[Entries taken from a collection]
--- --- ---

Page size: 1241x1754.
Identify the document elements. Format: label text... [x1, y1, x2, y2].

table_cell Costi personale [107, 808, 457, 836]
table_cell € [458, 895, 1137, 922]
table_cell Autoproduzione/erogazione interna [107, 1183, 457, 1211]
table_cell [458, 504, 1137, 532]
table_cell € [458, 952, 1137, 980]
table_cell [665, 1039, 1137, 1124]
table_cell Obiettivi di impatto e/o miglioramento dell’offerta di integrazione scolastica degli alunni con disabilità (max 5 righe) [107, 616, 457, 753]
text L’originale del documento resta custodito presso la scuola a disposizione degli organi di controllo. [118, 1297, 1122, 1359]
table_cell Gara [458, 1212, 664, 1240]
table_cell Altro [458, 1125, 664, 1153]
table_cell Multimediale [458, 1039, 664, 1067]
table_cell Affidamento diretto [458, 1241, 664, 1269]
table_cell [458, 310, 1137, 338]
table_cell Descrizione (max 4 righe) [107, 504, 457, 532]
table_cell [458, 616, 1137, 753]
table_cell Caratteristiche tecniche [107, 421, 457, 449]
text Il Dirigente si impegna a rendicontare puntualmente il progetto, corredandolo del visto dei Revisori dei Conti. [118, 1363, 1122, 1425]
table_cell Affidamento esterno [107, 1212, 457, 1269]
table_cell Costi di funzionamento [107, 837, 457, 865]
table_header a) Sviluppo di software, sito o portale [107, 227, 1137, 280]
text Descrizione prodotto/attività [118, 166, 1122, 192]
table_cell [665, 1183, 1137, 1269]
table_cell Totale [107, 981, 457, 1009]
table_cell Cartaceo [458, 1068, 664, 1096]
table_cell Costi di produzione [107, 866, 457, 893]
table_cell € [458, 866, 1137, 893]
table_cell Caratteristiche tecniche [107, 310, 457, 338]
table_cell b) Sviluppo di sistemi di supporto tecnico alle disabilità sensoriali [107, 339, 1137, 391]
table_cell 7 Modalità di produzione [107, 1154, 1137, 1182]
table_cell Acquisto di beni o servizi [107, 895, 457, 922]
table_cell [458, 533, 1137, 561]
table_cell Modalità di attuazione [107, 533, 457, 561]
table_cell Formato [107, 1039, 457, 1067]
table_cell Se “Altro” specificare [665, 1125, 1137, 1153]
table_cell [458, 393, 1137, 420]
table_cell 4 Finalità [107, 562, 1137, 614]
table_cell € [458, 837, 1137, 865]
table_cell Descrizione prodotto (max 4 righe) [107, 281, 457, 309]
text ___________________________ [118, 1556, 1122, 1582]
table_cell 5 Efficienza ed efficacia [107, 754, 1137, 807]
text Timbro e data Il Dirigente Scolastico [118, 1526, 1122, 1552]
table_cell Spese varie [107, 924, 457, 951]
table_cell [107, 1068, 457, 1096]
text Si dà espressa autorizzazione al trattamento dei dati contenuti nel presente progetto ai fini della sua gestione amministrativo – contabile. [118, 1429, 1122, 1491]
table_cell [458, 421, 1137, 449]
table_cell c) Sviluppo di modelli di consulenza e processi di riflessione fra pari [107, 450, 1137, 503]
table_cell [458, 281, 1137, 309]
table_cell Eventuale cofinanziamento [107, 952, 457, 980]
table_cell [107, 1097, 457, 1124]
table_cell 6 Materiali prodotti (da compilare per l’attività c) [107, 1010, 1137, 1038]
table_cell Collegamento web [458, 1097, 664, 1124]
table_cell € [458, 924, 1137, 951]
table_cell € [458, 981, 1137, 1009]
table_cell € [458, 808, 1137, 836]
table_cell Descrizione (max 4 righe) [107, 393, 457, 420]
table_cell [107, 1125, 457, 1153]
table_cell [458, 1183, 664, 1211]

--- --- ---

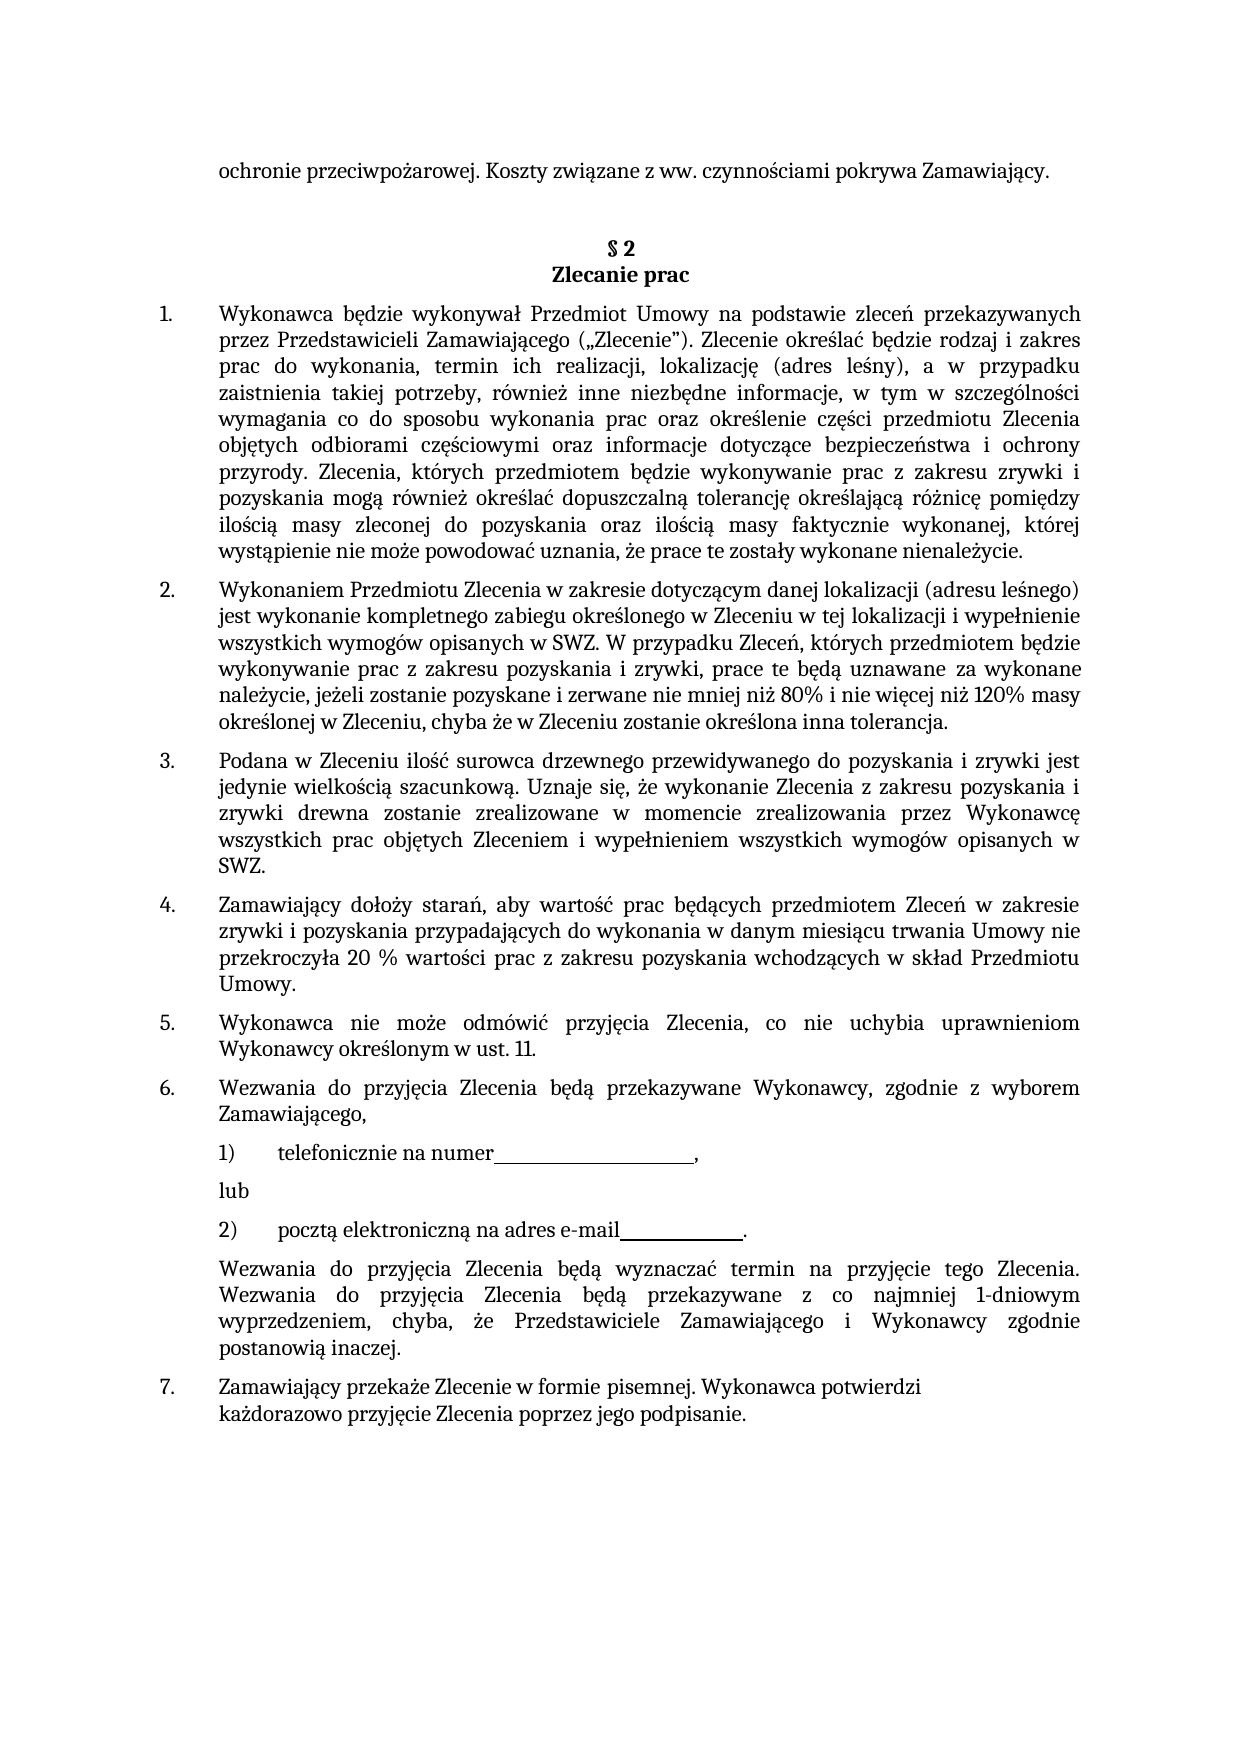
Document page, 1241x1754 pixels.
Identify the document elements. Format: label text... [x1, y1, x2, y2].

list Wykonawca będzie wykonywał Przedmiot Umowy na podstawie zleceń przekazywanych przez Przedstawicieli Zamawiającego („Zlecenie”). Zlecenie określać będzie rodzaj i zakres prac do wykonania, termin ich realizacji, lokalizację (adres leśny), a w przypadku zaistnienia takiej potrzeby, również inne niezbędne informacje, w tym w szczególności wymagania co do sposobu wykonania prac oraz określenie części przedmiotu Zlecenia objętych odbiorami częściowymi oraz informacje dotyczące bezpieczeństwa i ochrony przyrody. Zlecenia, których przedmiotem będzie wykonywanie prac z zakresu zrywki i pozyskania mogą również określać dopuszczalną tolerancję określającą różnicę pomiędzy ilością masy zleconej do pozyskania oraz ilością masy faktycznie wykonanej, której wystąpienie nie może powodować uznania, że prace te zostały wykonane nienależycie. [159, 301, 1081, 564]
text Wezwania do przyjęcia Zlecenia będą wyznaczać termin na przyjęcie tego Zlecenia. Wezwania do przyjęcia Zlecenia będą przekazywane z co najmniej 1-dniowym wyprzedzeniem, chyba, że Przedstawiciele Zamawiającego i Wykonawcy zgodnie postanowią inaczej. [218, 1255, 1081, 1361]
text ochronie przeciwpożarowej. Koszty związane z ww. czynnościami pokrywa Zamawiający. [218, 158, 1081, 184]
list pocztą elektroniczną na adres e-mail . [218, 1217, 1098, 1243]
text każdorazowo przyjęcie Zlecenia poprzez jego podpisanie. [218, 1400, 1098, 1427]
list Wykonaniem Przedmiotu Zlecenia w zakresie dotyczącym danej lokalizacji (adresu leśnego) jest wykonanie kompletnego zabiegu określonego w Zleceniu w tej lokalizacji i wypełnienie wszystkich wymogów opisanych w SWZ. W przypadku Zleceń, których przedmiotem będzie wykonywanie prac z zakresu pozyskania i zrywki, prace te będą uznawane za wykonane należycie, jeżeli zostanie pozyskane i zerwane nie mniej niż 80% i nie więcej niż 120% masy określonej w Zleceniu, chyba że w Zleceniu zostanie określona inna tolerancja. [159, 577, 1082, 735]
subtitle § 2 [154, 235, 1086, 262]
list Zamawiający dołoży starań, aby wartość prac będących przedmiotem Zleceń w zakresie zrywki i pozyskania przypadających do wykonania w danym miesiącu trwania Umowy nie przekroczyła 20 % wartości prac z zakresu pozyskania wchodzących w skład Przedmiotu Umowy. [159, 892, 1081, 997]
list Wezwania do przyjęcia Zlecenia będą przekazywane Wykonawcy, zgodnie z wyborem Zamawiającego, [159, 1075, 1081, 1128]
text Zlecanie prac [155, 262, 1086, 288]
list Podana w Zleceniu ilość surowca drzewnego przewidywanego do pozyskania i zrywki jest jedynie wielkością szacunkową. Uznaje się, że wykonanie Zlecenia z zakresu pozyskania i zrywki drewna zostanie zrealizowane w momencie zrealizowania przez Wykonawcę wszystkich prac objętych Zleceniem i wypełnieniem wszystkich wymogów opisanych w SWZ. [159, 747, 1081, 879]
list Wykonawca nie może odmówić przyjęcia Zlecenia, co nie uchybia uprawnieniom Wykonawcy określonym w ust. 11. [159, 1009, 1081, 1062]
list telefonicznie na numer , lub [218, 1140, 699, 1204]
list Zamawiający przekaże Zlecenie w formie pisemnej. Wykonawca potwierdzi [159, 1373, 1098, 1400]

--- --- ---

▶ **Assigned task**
Lines holding the string "Caratteristiche" must be copied out of the entries above.

▶ **Answer space**
table_cell Caratteristiche tecniche [107, 421, 457, 449]
table_cell Caratteristiche tecniche [107, 310, 457, 338]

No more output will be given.